>> Begin DATA PROVIDED
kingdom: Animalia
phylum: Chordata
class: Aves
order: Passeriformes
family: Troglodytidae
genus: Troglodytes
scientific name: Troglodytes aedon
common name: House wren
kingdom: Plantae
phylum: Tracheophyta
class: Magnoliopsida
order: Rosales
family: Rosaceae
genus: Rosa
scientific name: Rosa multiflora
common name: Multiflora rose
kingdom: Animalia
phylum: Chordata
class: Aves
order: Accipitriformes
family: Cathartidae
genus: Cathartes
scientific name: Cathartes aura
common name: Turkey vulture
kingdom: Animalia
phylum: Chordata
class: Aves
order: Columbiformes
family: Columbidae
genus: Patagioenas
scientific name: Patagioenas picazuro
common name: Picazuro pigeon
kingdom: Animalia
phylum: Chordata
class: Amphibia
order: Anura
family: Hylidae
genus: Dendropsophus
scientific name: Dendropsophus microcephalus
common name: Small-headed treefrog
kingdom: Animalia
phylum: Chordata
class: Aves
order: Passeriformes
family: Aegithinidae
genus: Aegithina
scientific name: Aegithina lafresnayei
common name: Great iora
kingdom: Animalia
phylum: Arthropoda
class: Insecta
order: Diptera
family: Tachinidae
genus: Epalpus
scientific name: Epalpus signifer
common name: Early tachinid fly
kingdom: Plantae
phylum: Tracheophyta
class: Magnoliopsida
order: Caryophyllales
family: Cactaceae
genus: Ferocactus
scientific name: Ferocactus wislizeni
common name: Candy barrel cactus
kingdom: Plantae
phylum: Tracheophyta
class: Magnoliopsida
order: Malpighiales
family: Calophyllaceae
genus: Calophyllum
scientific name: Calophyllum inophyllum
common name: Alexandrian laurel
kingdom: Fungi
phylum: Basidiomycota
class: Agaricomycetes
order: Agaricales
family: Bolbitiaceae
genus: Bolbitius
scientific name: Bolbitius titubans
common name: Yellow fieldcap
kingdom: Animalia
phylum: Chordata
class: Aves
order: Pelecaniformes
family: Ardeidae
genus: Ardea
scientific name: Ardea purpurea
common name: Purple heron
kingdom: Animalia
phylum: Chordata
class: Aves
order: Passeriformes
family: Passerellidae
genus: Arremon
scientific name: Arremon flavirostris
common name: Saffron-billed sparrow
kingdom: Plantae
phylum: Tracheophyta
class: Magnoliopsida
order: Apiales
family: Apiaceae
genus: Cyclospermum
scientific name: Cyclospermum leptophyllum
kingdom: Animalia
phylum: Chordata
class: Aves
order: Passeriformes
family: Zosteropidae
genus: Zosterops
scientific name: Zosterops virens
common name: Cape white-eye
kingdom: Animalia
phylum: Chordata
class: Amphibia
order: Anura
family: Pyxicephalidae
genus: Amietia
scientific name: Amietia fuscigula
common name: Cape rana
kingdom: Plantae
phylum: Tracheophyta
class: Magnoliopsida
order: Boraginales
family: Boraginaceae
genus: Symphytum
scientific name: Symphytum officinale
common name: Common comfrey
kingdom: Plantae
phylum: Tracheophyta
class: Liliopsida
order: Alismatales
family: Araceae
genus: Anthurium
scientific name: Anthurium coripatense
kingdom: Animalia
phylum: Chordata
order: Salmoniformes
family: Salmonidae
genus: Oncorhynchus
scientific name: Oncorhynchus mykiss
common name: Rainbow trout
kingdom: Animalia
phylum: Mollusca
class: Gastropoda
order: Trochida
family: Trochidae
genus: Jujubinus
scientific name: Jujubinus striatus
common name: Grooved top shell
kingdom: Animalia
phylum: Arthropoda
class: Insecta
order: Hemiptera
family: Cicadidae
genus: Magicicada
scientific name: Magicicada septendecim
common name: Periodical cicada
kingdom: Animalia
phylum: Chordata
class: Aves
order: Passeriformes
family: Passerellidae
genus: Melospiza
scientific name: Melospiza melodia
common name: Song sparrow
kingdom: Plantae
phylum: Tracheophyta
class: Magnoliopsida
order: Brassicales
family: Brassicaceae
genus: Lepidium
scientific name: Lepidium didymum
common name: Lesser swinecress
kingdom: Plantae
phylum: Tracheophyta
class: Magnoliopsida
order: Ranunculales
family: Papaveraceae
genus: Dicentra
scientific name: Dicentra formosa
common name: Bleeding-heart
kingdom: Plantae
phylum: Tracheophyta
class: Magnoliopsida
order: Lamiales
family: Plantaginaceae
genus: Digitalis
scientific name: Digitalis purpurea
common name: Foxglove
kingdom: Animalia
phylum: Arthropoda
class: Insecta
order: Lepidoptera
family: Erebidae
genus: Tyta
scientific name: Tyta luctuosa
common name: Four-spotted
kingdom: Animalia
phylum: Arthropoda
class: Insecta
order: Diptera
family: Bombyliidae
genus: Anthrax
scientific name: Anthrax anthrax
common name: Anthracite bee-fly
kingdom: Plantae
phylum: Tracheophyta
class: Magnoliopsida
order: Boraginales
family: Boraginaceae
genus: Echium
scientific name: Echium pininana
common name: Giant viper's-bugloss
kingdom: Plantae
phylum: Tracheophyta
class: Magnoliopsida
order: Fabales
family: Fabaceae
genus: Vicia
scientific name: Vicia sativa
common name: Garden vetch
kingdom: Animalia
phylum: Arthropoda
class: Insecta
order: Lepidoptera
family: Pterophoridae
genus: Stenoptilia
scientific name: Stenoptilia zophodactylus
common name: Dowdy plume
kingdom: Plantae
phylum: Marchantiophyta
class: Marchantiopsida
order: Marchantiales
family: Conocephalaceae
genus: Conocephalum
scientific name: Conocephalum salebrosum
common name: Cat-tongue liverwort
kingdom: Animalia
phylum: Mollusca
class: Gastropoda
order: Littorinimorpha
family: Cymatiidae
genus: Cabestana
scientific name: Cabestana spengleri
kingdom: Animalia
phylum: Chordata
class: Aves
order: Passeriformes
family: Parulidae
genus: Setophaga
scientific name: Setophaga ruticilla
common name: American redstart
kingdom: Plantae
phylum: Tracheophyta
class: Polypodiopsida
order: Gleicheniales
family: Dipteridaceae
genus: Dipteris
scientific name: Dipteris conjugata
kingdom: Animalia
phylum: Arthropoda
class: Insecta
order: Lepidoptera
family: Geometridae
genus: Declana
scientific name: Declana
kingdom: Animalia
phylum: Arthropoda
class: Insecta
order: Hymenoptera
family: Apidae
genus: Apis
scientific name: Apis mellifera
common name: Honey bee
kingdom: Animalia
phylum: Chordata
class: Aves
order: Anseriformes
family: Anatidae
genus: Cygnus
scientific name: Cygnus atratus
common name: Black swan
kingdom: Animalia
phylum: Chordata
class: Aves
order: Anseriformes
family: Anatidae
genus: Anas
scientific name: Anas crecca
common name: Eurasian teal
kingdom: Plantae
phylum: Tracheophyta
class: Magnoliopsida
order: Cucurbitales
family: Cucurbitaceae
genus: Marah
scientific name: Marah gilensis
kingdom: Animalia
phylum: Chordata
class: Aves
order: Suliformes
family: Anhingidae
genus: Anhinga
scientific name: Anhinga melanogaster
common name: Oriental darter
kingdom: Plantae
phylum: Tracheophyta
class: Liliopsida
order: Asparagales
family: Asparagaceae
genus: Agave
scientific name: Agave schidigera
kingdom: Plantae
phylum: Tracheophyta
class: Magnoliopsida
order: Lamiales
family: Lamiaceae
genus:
>> End DATA PROVIDED
SHORT PROBLEM - Copy out the lines of the records from the line with "family: Fabaceae" to the line with "genus: Declana", both included, keeping every line unchanged.

OUTPUT FOR THIS TASK -
family: Fabaceae
genus: Vicia
scientific name: Vicia sativa
common name: Garden vetch
kingdom: Animalia
phylum: Arthropoda
class: Insecta
order: Lepidoptera
family: Pterophoridae
genus: Stenoptilia
scientific name: Stenoptilia zophodactylus
common name: Dowdy plume
kingdom: Plantae
phylum: Marchantiophyta
class: Marchantiopsida
order: Marchantiales
family: Conocephalaceae
genus: Conocephalum
scientific name: Conocephalum salebrosum
common name: Cat-tongue liverwort
kingdom: Animalia
phylum: Mollusca
class: Gastropoda
order: Littorinimorpha
family: Cymatiidae
genus: Cabestana
scientific name: Cabestana spengleri
kingdom: Animalia
phylum: Chordata
class: Aves
order: Passeriformes
family: Parulidae
genus: Setophaga
scientific name: Setophaga ruticilla
common name: American redstart
kingdom: Plantae
phylum: Tracheophyta
class: Polypodiopsida
order: Gleicheniales
family: Dipteridaceae
genus: Dipteris
scientific name: Dipteris conjugata
kingdom: Animalia
phylum: Arthropoda
class: Insecta
order: Lepidoptera
family: Geometridae
genus: Declana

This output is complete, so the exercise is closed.